>> START GIVEN DATA

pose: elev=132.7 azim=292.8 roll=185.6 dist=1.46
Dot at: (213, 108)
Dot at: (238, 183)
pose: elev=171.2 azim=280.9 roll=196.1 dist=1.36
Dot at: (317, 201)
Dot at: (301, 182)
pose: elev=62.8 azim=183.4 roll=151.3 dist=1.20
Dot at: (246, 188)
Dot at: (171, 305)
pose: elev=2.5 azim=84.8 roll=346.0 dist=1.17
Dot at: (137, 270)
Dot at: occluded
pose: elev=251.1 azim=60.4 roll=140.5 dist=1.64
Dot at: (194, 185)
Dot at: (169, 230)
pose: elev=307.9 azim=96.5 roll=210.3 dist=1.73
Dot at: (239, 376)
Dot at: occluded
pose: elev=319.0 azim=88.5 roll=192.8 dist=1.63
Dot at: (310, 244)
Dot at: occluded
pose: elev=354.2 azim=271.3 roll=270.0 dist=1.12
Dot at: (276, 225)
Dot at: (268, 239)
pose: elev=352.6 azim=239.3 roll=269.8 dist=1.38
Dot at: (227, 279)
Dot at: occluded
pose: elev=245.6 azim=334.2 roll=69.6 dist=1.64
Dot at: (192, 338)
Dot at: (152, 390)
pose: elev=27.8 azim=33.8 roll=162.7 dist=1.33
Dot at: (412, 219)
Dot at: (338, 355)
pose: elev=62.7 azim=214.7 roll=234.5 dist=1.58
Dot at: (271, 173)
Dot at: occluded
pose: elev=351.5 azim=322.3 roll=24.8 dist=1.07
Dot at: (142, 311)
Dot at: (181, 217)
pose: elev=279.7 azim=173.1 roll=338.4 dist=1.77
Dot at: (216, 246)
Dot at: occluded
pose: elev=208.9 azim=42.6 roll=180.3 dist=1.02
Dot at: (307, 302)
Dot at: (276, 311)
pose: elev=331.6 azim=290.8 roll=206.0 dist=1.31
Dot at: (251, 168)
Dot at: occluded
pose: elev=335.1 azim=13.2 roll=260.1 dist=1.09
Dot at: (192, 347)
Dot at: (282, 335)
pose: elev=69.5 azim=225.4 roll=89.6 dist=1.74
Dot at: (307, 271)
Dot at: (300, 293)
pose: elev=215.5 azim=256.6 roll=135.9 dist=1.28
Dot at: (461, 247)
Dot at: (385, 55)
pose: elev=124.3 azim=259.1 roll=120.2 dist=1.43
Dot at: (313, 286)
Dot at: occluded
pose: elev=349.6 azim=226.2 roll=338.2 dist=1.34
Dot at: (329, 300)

>> END GIVEN DATA

### STATED GOAL
Convert every line of the entries above into a Markdown table with the columns "Row" and "Line". Number the rows in order and leave out any blank lines.

### OUTPUT OF THE EXERCISE
| Row | Line |
|---|---|
| 1 | pose: elev=132.7 azim=292.8 roll=185.6 dist=1.46 |
| 2 | Dot at: (213, 108) |
| 3 | Dot at: (238, 183) |
| 4 | pose: elev=171.2 azim=280.9 roll=196.1 dist=1.36 |
| 5 | Dot at: (317, 201) |
| 6 | Dot at: (301, 182) |
| 7 | pose: elev=62.8 azim=183.4 roll=151.3 dist=1.20 |
| 8 | Dot at: (246, 188) |
| 9 | Dot at: (171, 305) |
| 10 | pose: elev=2.5 azim=84.8 roll=346.0 dist=1.17 |
| 11 | Dot at: (137, 270) |
| 12 | Dot at: occluded |
| 13 | pose: elev=251.1 azim=60.4 roll=140.5 dist=1.64 |
| 14 | Dot at: (194, 185) |
| 15 | Dot at: (169, 230) |
| 16 | pose: elev=307.9 azim=96.5 roll=210.3 dist=1.73 |
| 17 | Dot at: (239, 376) |
| 18 | Dot at: occluded |
| 19 | pose: elev=319.0 azim=88.5 roll=192.8 dist=1.63 |
| 20 | Dot at: (310, 244) |
| 21 | Dot at: occluded |
| 22 | pose: elev=354.2 azim=271.3 roll=270.0 dist=1.12 |
| 23 | Dot at: (276, 225) |
| 24 | Dot at: (268, 239) |
| 25 | pose: elev=352.6 azim=239.3 roll=269.8 dist=1.38 |
| 26 | Dot at: (227, 279) |
| 27 | Dot at: occluded |
| 28 | pose: elev=245.6 azim=334.2 roll=69.6 dist=1.64 |
| 29 | Dot at: (192, 338) |
| 30 | Dot at: (152, 390) |
| 31 | pose: elev=27.8 azim=33.8 roll=162.7 dist=1.33 |
| 32 | Dot at: (412, 219) |
| 33 | Dot at: (338, 355) |
| 34 | pose: elev=62.7 azim=214.7 roll=234.5 dist=1.58 |
| 35 | Dot at: (271, 173) |
| 36 | Dot at: occluded |
| 37 | pose: elev=351.5 azim=322.3 roll=24.8 dist=1.07 |
| 38 | Dot at: (142, 311) |
| 39 | Dot at: (181, 217) |
| 40 | pose: elev=279.7 azim=173.1 roll=338.4 dist=1.77 |
| 41 | Dot at: (216, 246) |
| 42 | Dot at: occluded |
| 43 | pose: elev=208.9 azim=42.6 roll=180.3 dist=1.02 |
| 44 | Dot at: (307, 302) |
| 45 | Dot at: (276, 311) |
| 46 | pose: elev=331.6 azim=290.8 roll=206.0 dist=1.31 |
| 47 | Dot at: (251, 168) |
| 48 | Dot at: occluded |
| 49 | pose: elev=335.1 azim=13.2 roll=260.1 dist=1.09 |
| 50 | Dot at: (192, 347) |
| 51 | Dot at: (282, 335) |
| 52 | pose: elev=69.5 azim=225.4 roll=89.6 dist=1.74 |
| 53 | Dot at: (307, 271) |
| 54 | Dot at: (300, 293) |
| 55 | pose: elev=215.5 azim=256.6 roll=135.9 dist=1.28 |
| 56 | Dot at: (461, 247) |
| 57 | Dot at: (385, 55) |
| 58 | pose: elev=124.3 azim=259.1 roll=120.2 dist=1.43 |
| 59 | Dot at: (313, 286) |
| 60 | Dot at: occluded |
| 61 | pose: elev=349.6 azim=226.2 roll=338.2 dist=1.34 |
| 62 | Dot at: (329, 300) |